== 本文抜粋 ==

わかりにくいことがここで起きている。私は彼らの行動を告げ、それからマリーのプレイヤーにマリーが何をするのか尋ねるようにしてきたが、彼女は私から先制権を奪い取ったのだ。重要な処理では無く、私たちは相変わらず、双方共順々にムーヴを行ってい続けている。ちょっと注意しておく価値はあるだろう。


「素晴らしい」と私は言う。「ワッコフは後ろから君を掴むと彼から引き離す。が、プロヴァーは彼女に飛びかかる。彼は彼女の顔を殴りつけ、彼女はたじろぐ(言及してこなかったけどワッコフは女性なんだ)。悪態をつく感じかな? 君のプロヴァーへの〈影響〉はこれで使い果たされたんだよね?」
「うん」と彼女のプレイヤーは言う。「それでいいよ。彼のチェーンソーを拾い上げ、彼ら二人を切り刻むよ」
恐れいった。すごいもんだ。
「それは《力ずくで奪取する》ことだろうね。彼らの、えーっと、肉を。ロールしてくれ」と私は言う。
私はこれらのNPCを救うことに全く興味がない。少しもだ。彼らを照準機越しに見て、彼らが好きだけれども、彼らを無事では済ませない。


彼女はロール+ハードで7-9を出す。「私が負わせることになる損害はどれぐらい?」と彼女は言う。彼女は《力ずく奪取する》の選択肢を選ばなくてはならず、まずは何がどうなっているのか知ることを望むというわけだ。
「チェーンソーを使ってだよね? 3損害だね。乱雑だから、一人でも二人共にでも攻撃できるだろう。彼らは防具を着ている、けどまあ、1防護だね」
「じゃあ私が被るのは・・・?」
「そうだね、プロヴァーからはないな。君は彼から攻撃するだろうし、チェーンソーを落としてからは、どっちみち武器を持ってないからね。ワッコフはまだハンドガンを持っている。9mm相当だから、彼女からは2損害だ」

===

> [課題内容] 本文のうち、「わかりにくいことがここで起き」を含む語句で始まり「だから、彼女からは2損害だ」」で終わる部分を、一字一句変えずに打ち直してもらえますか？ 本文だけを手がかりにしてください。

== データセット ==

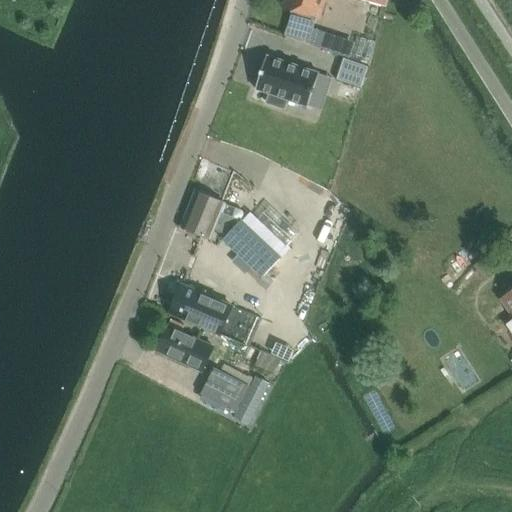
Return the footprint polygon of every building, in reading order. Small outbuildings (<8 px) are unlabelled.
[(284,0),(283,7),(298,12),(291,39),(312,46),(313,45),(317,29),(324,0),(284,0)] [(358,0),(385,8),(387,0),(358,0)] [(355,41),(317,29),(313,45),(325,49),(344,55),(350,57),(355,41)] [(355,41),(351,53),(369,59),(374,41),(357,36),(355,41)] [(344,55),(325,49),(321,62),(340,69),(344,55)] [(284,109),(287,100),(308,107),(319,74),(266,56),(255,89),(270,94),(267,103),(284,109)] [(340,69),(336,81),(361,88),(367,68),(343,59),(340,69)] [(196,192),(182,228),(210,240),(214,229),(228,235),(223,240),(239,256),(233,262),(245,273),(251,267),(262,277),(274,264),(280,257),(250,229),(242,222),(241,220),(244,214),(242,210),(224,203),(196,192)] [(250,212),(242,222),(280,257),(288,248),(286,246),(299,233),(270,206),(258,219),(250,212)] [(491,273),(504,262),(493,249),(481,260),(491,273)] [(491,273),(481,260),(472,266),(483,279),(491,273)] [(220,333),(231,307),(181,286),(169,312),(220,333)] [(511,291),(503,298),(511,310),(511,316),(505,322),(511,331),(511,291)] [(213,346),(180,331),(183,325),(170,320),(167,325),(156,351),(202,371),(213,346)] [(296,345),(284,356),(289,361),(301,350),(296,345)] [(274,370),(278,362),(260,353),(256,361),(274,370)] [(222,367),(217,364),(201,395),(235,412),(249,386),(220,371),(222,367)] [(255,376),(234,416),(248,424),(269,383),(255,376)]
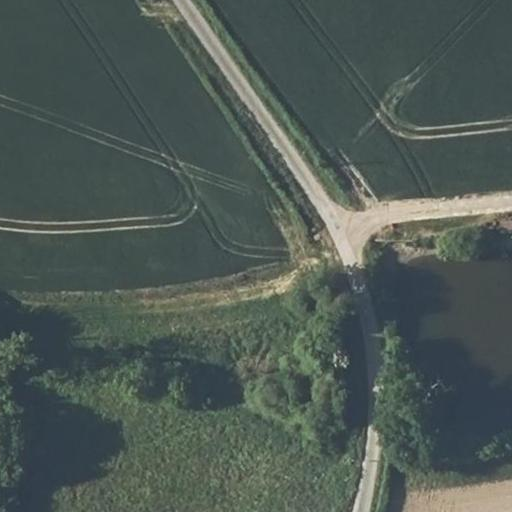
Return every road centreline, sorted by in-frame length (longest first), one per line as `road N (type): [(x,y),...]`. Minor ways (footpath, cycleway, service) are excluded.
road 1 (unclassified): [(374,467),(377,377),(363,297),(329,224),(177,0)]
road 2 (track): [(511,208),(329,224)]
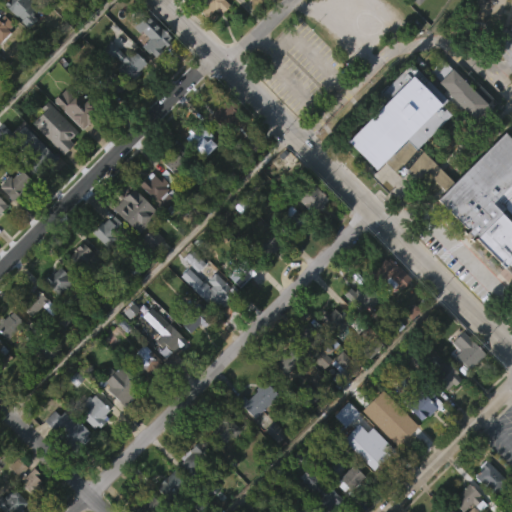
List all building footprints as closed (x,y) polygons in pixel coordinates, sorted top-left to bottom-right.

===

> [解答]
わかりにくいことがここで起きている。私は彼らの行動を告げ、それからマリーのプレイヤーにマリーが何をするのか尋ねるようにしてきたが、彼女は私から先制権を奪い取ったのだ。重要な処理では無く、私たちは相変わらず、双方共順々にムーヴを行ってい続けている。ちょっと注意しておく価値はあるだろう。


「素晴らしい」と私は言う。「ワッコフは後ろから君を掴むと彼から引き離す。が、プロヴァーは彼女に飛びかかる。彼は彼女の顔を殴りつけ、彼女はたじろぐ(言及してこなかったけどワッコフは女性なんだ)。悪態をつく感じかな? 君のプロヴァーへの〈影響〉はこれで使い果たされたんだよね?」
「うん」と彼女のプレイヤーは言う。「それでいいよ。彼のチェーンソーを拾い上げ、彼ら二人を切り刻むよ」
恐れいった。すごいもんだ。
「それは《力ずくで奪取する》ことだろうね。彼らの、えーっと、肉を。ロールしてくれ」と私は言う。
私はこれらのNPCを救うことに全く興味がない。少しもだ。彼らを照準機越しに見て、彼らが好きだけれども、彼らを無事では済ませない。


彼女はロール+ハードで7-9を出す。「私が負わせることになる損害はどれぐらい?」と彼女は言う。彼女は《力ずく奪取する》の選択肢を選ばなくてはならず、まずは何がどうなっているのか知ることを望むというわけだ。
「チェーンソーを使ってだよね? 3損害だね。乱雑だから、一人でも二人共にでも攻撃できるだろう。彼らは防具を着ている、けどまあ、1防護だね」
「じゃあ私が被るのは・・・?」
「そうだね、プロヴァーからはないな。君は彼から攻撃するだろうし、チェーンソーを落としてからは、どっちみち武器を持ってないからね。ワッコフはまだハンドガンを持っている。9mm相当だから、彼女からは2損害だ」